Look ahead and anticipate
Bikes don’t have brake lights, so make sure you stay on the look-out for signals or signs of braking at the front of a pack. There is often a delayed reaction as stopping or slowing at the front ripples through the bunch to those at the back, so stay alert.
Be prepared to see fallen cyclists
Falls and crashes are more common than you would think at sportives, so be keep your eyes and ears open and maintain a safe distance during taxing elements of the route, sharp bends, and fast descents.
Descend with care
There are two dangers here – aero-tucked experienced riders descending at blistering speeds, and the inexperienced hammering on the brakes during the down slope. Maintain a predictable and steady line through the descent and ensure you look ahead and behind.
Before setting off for your sportive destination, there are a few final checks you should make. The excitement of the day can distract you from remembering some pretty important stuff, so here’s a quick reminder of some of the common things forgotten by sportive entrants.
UK sportives generally ask for little more than your confirmation number, but other countries can require reams of admin from each entrant. In France, for example, you can be required to present a medical certificate with an accredited stamp from your GP stating you are fit to compete.
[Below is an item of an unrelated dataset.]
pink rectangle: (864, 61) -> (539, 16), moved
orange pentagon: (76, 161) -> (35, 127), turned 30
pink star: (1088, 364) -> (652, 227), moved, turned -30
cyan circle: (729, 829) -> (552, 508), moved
Make sure you thoroughly check the organisers website for terms and conditions regarding entry.
Charge your electronic shifters
A common error by those lucky enough to be riding with electronic shifting groupsets is forgetting to charge their batteries, so whether you’re Shimano Di2, Sram eTap, or Campangolo EPS, make sure you batteries are brimming with charge.
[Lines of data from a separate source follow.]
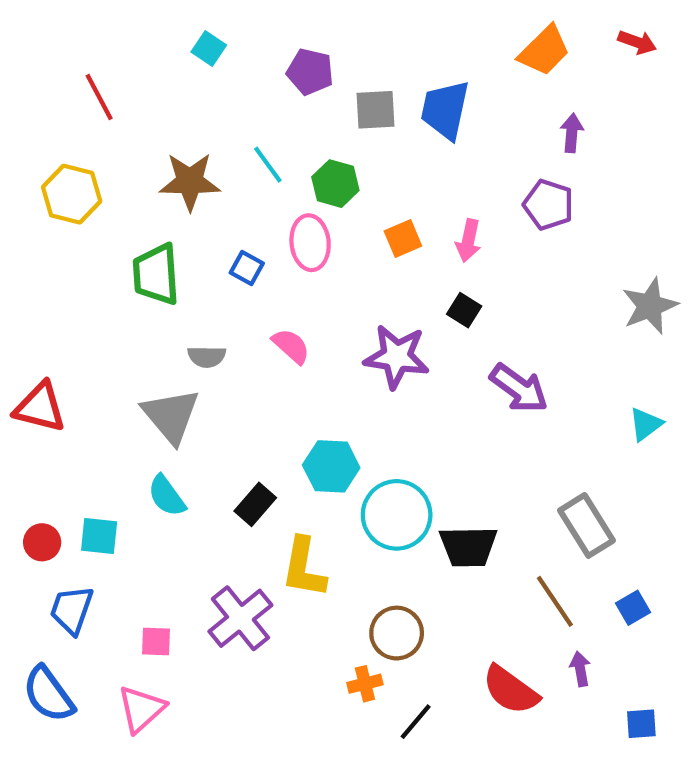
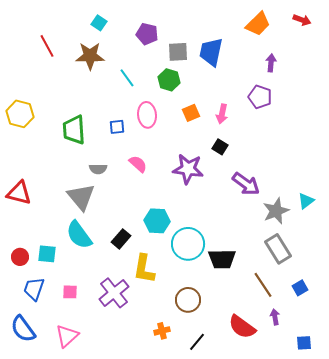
brown star: (190, 181) -> (90, 56), moved
green hexagon: (335, 184) -> (169, 80), moved
yellow hexagon: (72, 194) -> (20, 114), moved
blue square: (247, 268) -> (117, 127), turned -35
gray star: (650, 306) -> (276, 211), moved
cyan semicircle: (167, 496) -> (79, 235), size x1.4
pink square: (156, 641) -> (70, 292), moved
orange cross: (365, 684) -> (162, 331), moved

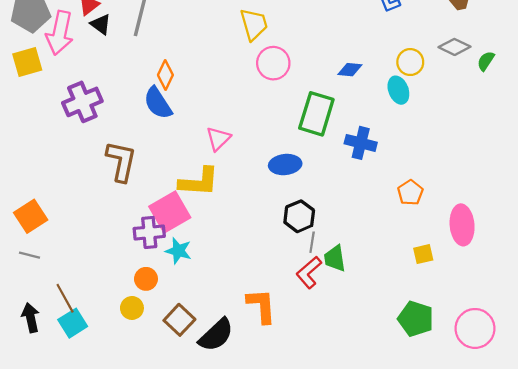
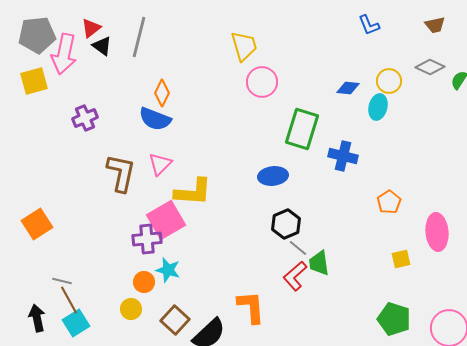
blue diamond: (350, 70) -> (348, 88), moved
cyan ellipse: (398, 90) -> (378, 107), turned 35
purple cross: (82, 102) -> (85, 118), size x0.7
blue semicircle: (158, 103) -> (155, 119), turned -36
pink triangle: (218, 139) -> (160, 164), moved
gray line: (312, 242) -> (298, 248), turned -60
cyan star: (178, 251) -> (168, 270), moved
gray line: (29, 255) -> (62, 281), moved

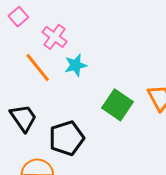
Double check you have all necessary spares, tools, inner tubes, puncture repair and the like. See part 7 for a full list of items you need for the ride.
Last minute prep
Lube your chain, wash your bike, and ensure everything is running like clockwork. Check out the below video for a few last minute pointers.
Be in good time
Look up how to get to the start venue beforehand, and note where parking is if arriving by car. Check when registration takes place, as some are the day before, while small events begin registration in the morning of the event, so allow yourself plenty of time.
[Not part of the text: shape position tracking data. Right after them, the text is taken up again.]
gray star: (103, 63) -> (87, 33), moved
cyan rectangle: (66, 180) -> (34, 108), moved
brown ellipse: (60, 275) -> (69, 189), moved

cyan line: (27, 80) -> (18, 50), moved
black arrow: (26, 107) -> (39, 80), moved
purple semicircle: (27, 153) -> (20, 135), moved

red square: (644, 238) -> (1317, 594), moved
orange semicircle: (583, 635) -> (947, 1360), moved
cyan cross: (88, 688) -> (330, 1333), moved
Check your equipment methodically
Lay out all your kit, equipment, and food, and methodically pack the night before, checking off everything as you go. Not only will this mean you don’t turn up without your inner tubes, but you’ll also sleep better knowing everything is present and correct.
Your sportive is complete and you feel fantastic, having sped across miles of beautiful countryside and pushed yourself harder than you thought possible – what a great feeling.
Book a hotel near the finish line
Facing a long drive or a horrible return ride back to a hotel is just not worth it. Find a hotel near the finish so you can shower and change before celebrating during the evening. Remember, the nearest town to the finish line will be packed with starved cyclists, so best to book a table in advance.
Pack your post-event kit bag
While your attention has been focused on your event kit, don’t forget to pack a comprehensive bag for after the event, including recovery drinks or bars, fresh clothes, and whatever else you may need.
If disaster strikes, or your preparations don’t translate into the performance you wanted, don’t be disheartened. Sometimes things don’t come together on the day, but your chances of the next event being successful have just increased. Make sure you focus on the positives and learn from any mistakes you might have made.
Every cyclist will tell you, the best thing to do after a poor sportive is to immediately book your next one and get back on that bike. See The Hub’s definitive sportive training guide: Part 1 for links to sportive events around the world, and good luck.